To carry on for Hugh, I'm a professional engineer also, and maybe some of you in this room are engineers. Every month I get a magazine sent to me with the blue pages. Those blue pages show where some engineer has done a no-no and has been sanctioned, either financially or with his licence--which is a privilege, ladies and gentlemen. His licence is temporarily, and sometimes permanently, removed, as I think is the case with many professional associations. I've talked to a few doctors, and they certainly have their own internal system. When people do things that are inappropriate, they have a system for dealing with it. And that's what I am proposing.
In the future, if we go towards a system of SMS, again, I personally support the concept of it.... A licence is a privilege; it's not a right. It's the licensed people out there doing the work who know what's going on. They need that whistle-blowing protection to be able to report things comfortably so that it becomes normal to do so.

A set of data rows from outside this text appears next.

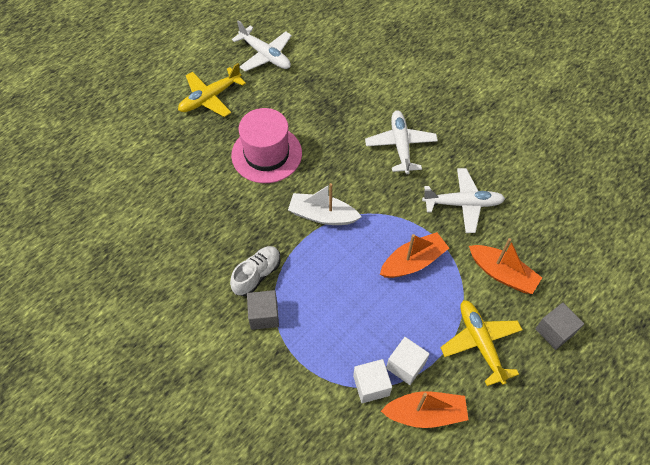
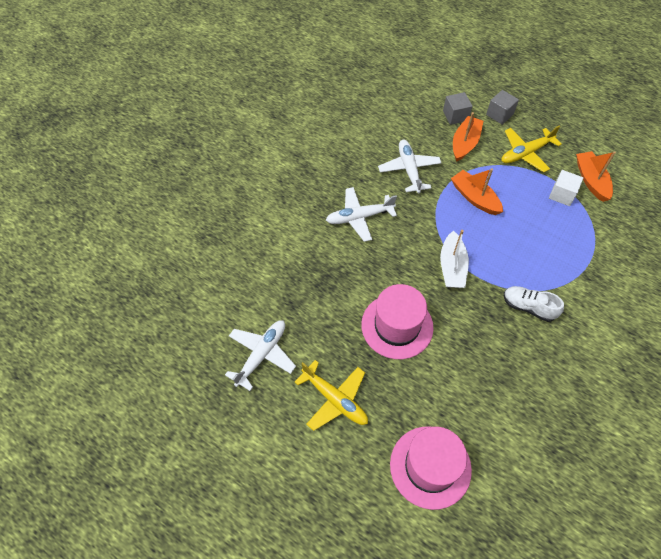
camera: 100 degrees left, 0 degrees up
(130, 152) = (430, 467): none -> pink hat
(264, 315) = (562, 294): grey cube -> grey cube (455, 116)
(371, 385) = (586, 213): white cube -> none

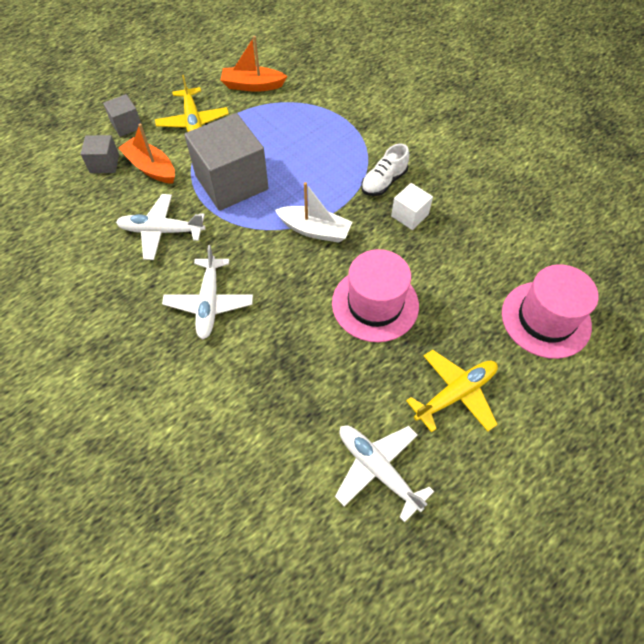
camera: 75 degrees left, 0 degrees up
(474, 198) = (231, 182): orange boat -> grey cube
(562, 194) = (260, 112): white cube -> white cube (409, 215)

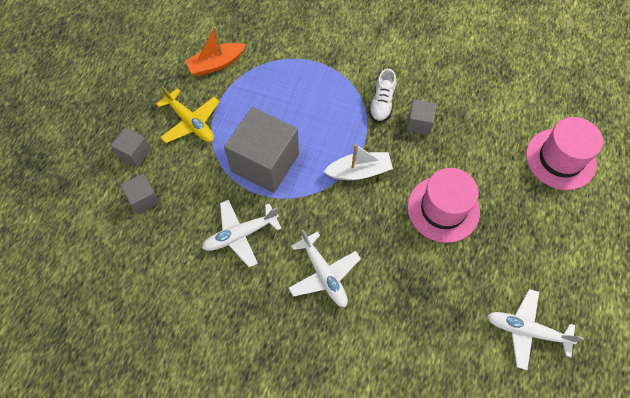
camera: 30 degrees left, 5 degrees up
(151, 168) = (187, 183): orange boat -> none
(409, 215) = (419, 123): white cube -> grey cube
(455, 394) = (539, 247): yellow plane -> none

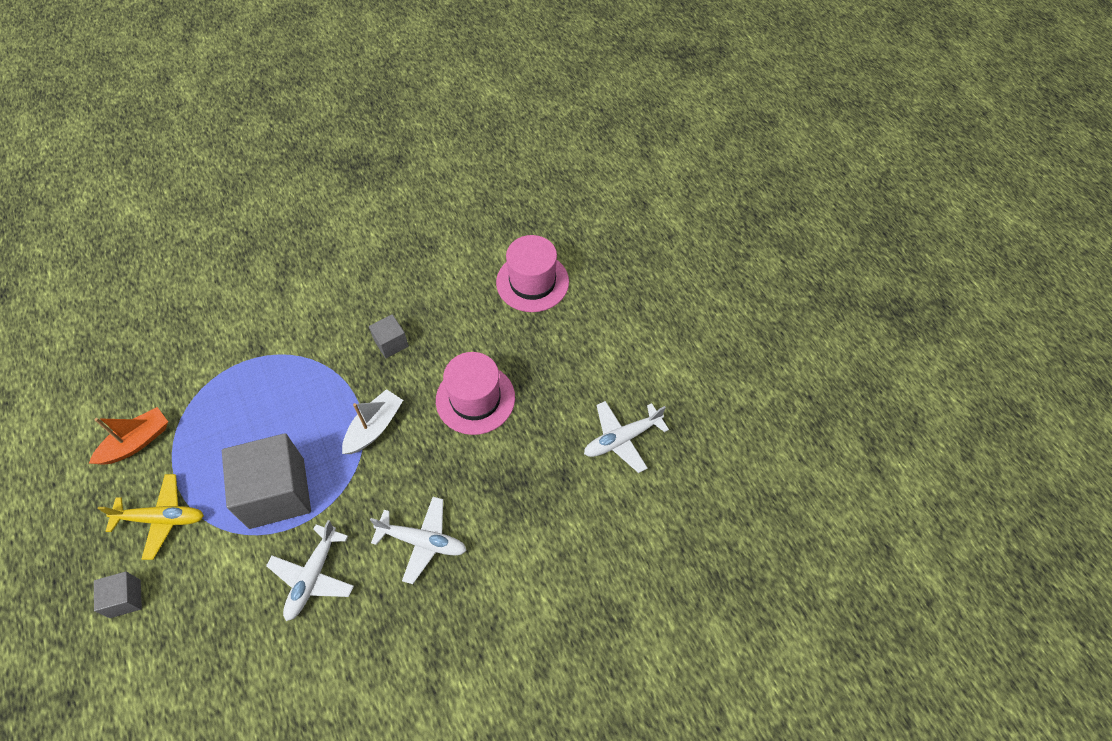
camera: 45 degrees left, 5 degrees down
(144, 199) = (179, 632): grey cube -> none
(216, 64) = (136, 442): orange boat -> orange boat turned 150 degrees counterclockwise
(382, 104) = (342, 352): white shoe -> none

Without overstating the case, in a couple of companies I worked for in the past, I put my job on the line at least twice that I can recall. I simply wouldn't do things that I guess other pilots in the company were doing, such as going below limits. I could do it, but I thought it was unwise. I didn't consider myself good enough to be able to fly like that or to take an airplane that was in violation of its limitations from point A to point B. I can distinctly remember a case where that happened. I refused to do it, and I put my job on the line. Maybe I was lucky, but I felt I had other qualifications to do other things. Other pilots feel they can't and that they have to do certain things they don't want to do.
I don't know if that answers your question. You were talking about the difference between an absolute level of safety, an ultimate level of safety, and some acceptable level of safety. I think I would agree with you that it's a very difficult question to answer.